*本文*
+---+
"ママ友"?"友だち"?どっちにするか迷った話

先日、高校時代の友人と晩ご飯を食べに行った。

彼女と会うのは3年ぶりのこと。
3年前、今の土地に引っ越してきてからごく近所に住んでいることを知り、わが家に遊びに来てもらって以来だった。

今回、ご飯に誘ったのは私だ。
「一緒にご飯に行きたいってずっと思ってた。でも、もりこはお子さんたちがいるから誘ってもいいのかどうか迷っていたんだ」と友人は教えてくれた。

数年会っていないと積もる話はたくさんあって、私たちはひとしきり盛り上がった。

お互いの状況について。
高校の友人のこと。
共通する趣味である漫画の話。

話の中で、私が自分の友人を引き合いに出してしゃべる場面があった。

「えーと、私の…(間)…ママ友がね、歴史漫画にはまってるらしくてさ」

そんなことを言ったんだったと思うのだが、「私の…」から「ママ友がね」までのほんの1秒ほど、私の頭の中はフル回転していた。

友だち?ママ友?
どっちを使ったらいいんだ!?

最初は「友だちが」と言おうとしたのだけれど「あっ、ここは”ママ友”の方がいい?」と思い直し、どっちにしようかと悩んだ末に”ママ友”を選んだ。今思えば、高校時代の友人にとっては私の友人が”友だち”だろうが”ママ友”だろうがどちらでもいいと思う。
+---+
*提示された行*
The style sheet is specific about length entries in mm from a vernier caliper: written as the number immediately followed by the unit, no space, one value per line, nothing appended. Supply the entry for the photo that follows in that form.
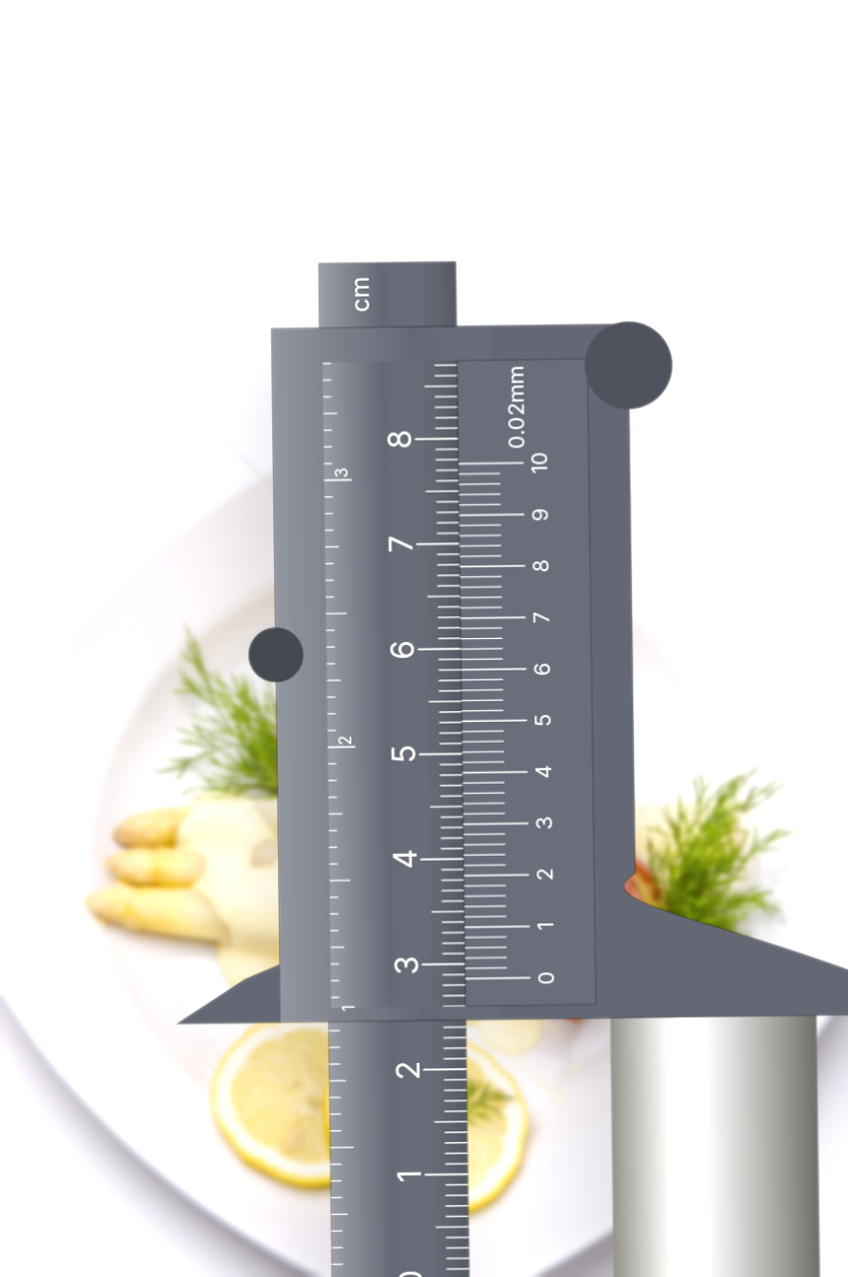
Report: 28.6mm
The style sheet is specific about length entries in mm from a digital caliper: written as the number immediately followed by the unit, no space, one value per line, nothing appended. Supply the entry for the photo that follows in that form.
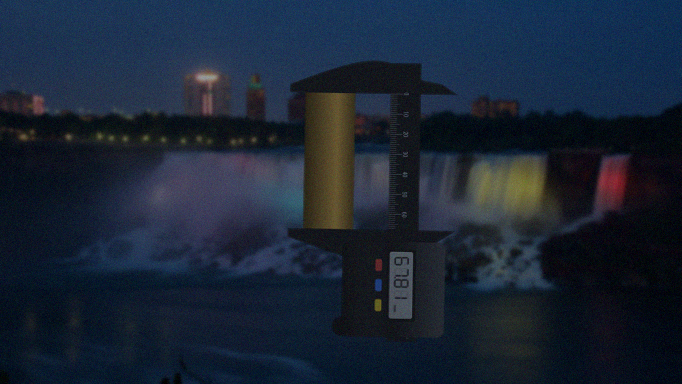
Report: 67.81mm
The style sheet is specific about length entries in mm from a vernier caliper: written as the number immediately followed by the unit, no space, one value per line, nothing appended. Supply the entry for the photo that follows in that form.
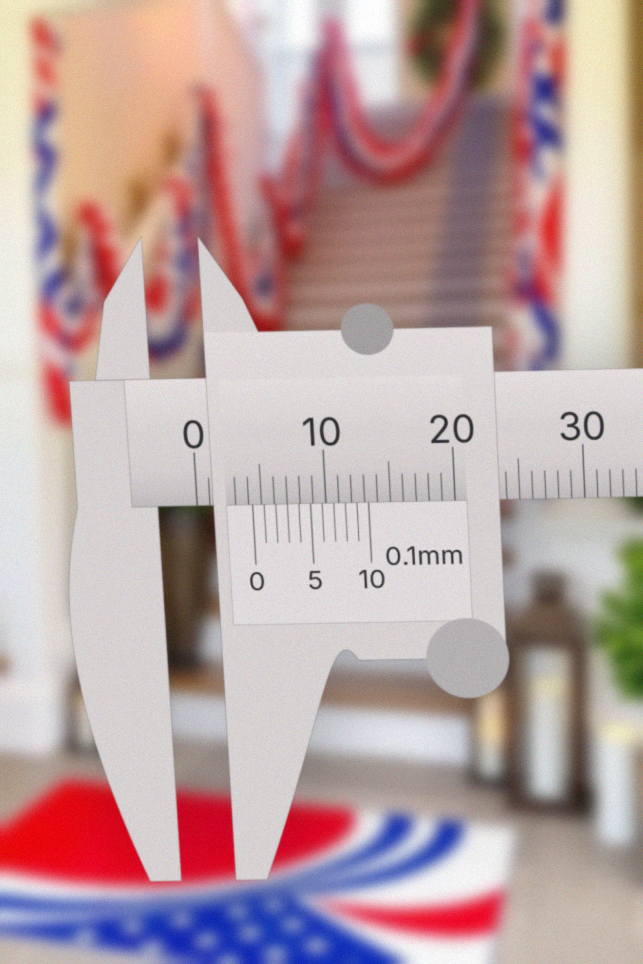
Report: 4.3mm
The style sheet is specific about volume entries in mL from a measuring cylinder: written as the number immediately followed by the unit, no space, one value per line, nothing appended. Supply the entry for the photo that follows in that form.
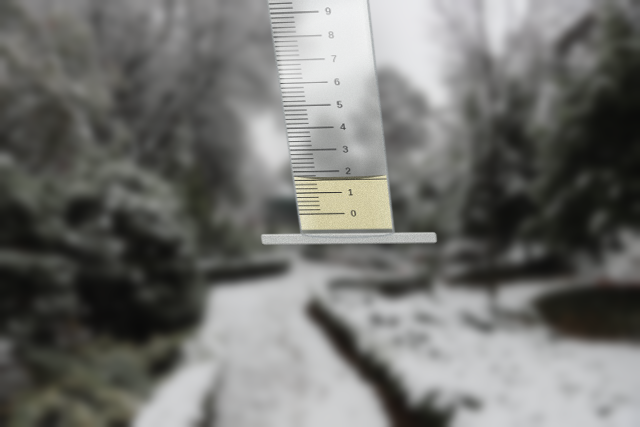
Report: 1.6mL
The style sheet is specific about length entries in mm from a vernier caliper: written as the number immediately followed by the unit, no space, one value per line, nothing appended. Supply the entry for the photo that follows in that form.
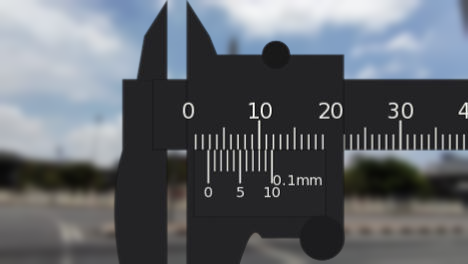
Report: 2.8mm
+---+
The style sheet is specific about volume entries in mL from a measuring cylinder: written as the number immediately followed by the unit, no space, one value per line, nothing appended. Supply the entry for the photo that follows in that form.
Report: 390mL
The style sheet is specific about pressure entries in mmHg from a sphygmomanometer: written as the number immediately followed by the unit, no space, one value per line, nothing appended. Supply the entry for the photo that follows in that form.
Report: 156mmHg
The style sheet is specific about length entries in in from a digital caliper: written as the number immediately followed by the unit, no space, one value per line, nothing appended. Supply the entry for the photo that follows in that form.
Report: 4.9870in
+---+
*練習問題*
(A) 本文で、筆者が高校時代の友人と会うのは何年ぶりでしたか。
(B) 本文の最後の文の次から、続きを書き継いでください。
行は解答には使いません。

*各問の解答*
(A) 3年ぶりです。

(B)
なぜ私は悩んだんだろう。”友だち”と”ママ友”について、自分はどんな風に考えているんだろう。

長女を妊娠中、私は初めて”ママ友”という言葉に出会った。よく妊娠・出産に関するエッセイや育児雑誌を読んでいたのだが、その中にちょこちょこ出てくる言葉だった。

例えば、
・ママ友同士でランチするならこのお店。
・ママ友と公園に行きました。
とか。

それらを見た私は「へー子どもが生まれたらママ友を作るもんなんだ~」と思った。
母親になるまでに出会った友人には、そんな呼称は無かった。高校で出会った友人のことを”高友”とは言わない。そう考えたら”ママ友”という言葉は不思議にも思えるのだけど、この時は特に疑問に感じることもなく「母親になったらママ友ができるのが自然なことだ」と無意識下にインプットしたのである。

一方でネットで妊娠・出産について検索していると、
・ママ友カーストは存在する。
・ママ友トラブル、こんな時どうする!?
などの思わず身震いしたくなるような文言も見かけるようになった。「うへえ、大変そう」というのがその時の正直な感想である。

私はがぜん張り切った。
エッセイや雑誌に書かれていたように母親学級や妊娠中のヨガ教室に行って、同じようなお母さんたちと出会おう!ママ友作ろう!と。
できればトラブルは避けつつ…。

しかし、あえなく撃沈した。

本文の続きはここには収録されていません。